§ INSTRUCTIONS:
[A] In the passage about Go and Python references, how are Python references always passed around?
[B] In the passage about Go and Python references, list every entry typed after the >>> prompt in the Python session.
[C] Carry on with the passage about Go and Python references from its last sentence.

Go's version 1 will be a year old in about 2 months, and while I've been writing various libraries and applications in it since its release, I'm still coming across subtle false equivalences that I've made coming over from Python.

Though there can be some confusion in the terminology, everything in Python is a reference. These references are always passed around by value, but in essence, all references to a thing have the same access to that thing, and all assignments change the reference of a particular name:

>>> def foo(l):
...     print id(l)
...     l = "something else"
...     print id(l)
... 
>>> x = (1, 2, 3)
>>> foo(x)
140725676402880
140725676539440
>>> x
(1, 2, 3)
>>> id(x)
140725676402880

In the code above, x doesn't change to "something else" because the code in foo is merely setting the variable l to refer to some new thing. It doesn't affect the binding of the variable x. However, as foo gets its parameter, it's clear that the reference of l and x are the same 140725676402880, but "changing" x requires mutating the data at that location, and cannot be done by reassigning l to some new reference instead.

§ DATA EXCERPT:
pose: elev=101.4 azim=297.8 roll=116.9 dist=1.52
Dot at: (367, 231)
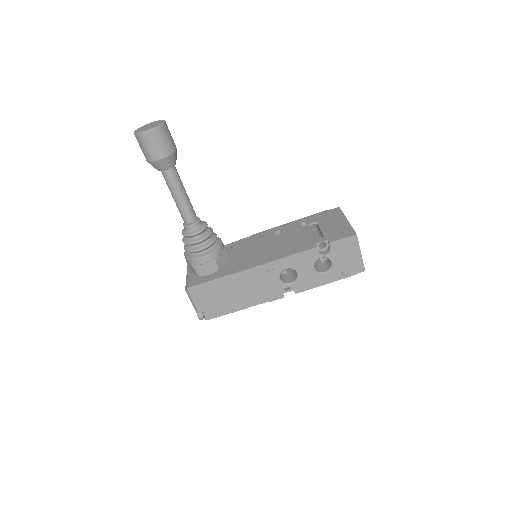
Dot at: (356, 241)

§ WRITTEN RESPONSES:
[A] By value.

[B]
def foo(l):
x = (1, 2, 3)
foo(x)
x
id(x)

[C]
Golang has pointers and values, which means you can write functions which change outer variables by explicitly passing the address of those variables to a function that takes a pointer to its type. Still, the assignment semantics are the same for each: a := b always creates a new copy of b called a. When b is a pointer, a gets a copy of the same location b points to, and can be re-pointed elsewhere independently of b; when b is a value, a is a new copy of that value occupying different memory. However, Go goes to some lengths to make pointers and values behave similarly in certain situations:

type T struct{ Name string }

func (t T) String() string {
    return t.Name
}

func main() {
    vals := []T{T{"John"}, T{"Jane"}}
    ptrs := []*T{&T{"John"}, &T{"Jane"}}
    fmt.Println(vals)
    fmt.Println(ptrs)
    fmt.Println(vals[0].String(), ptrs[0].String())
}

This will print [John Jane] twice, and John John, because go knows it can call T.String() for a *T. If T.String() were defined on as func (t *T) String... instead, go would still call that method on addressable T's, and have a build error trying to call it on non-addressable literal T's (it will of course take literal *T's, but you'll have to use parens, eg. (&T{"John"}).String())

When you set a variable t := vals[0], it becomes a copy of that first val; when you set t := ptrs[0], it becomes a copy of the pointer. This is still obvious, but has subtle repercussions where you might not think of things as assignment:

// let's create a list of pointers to each T in vals
ptrcopy := []*T{}
for _, t := range vals {
    ptrcopy = append(ptrcopy, &t)
}
fmt.Println(ptrcopy)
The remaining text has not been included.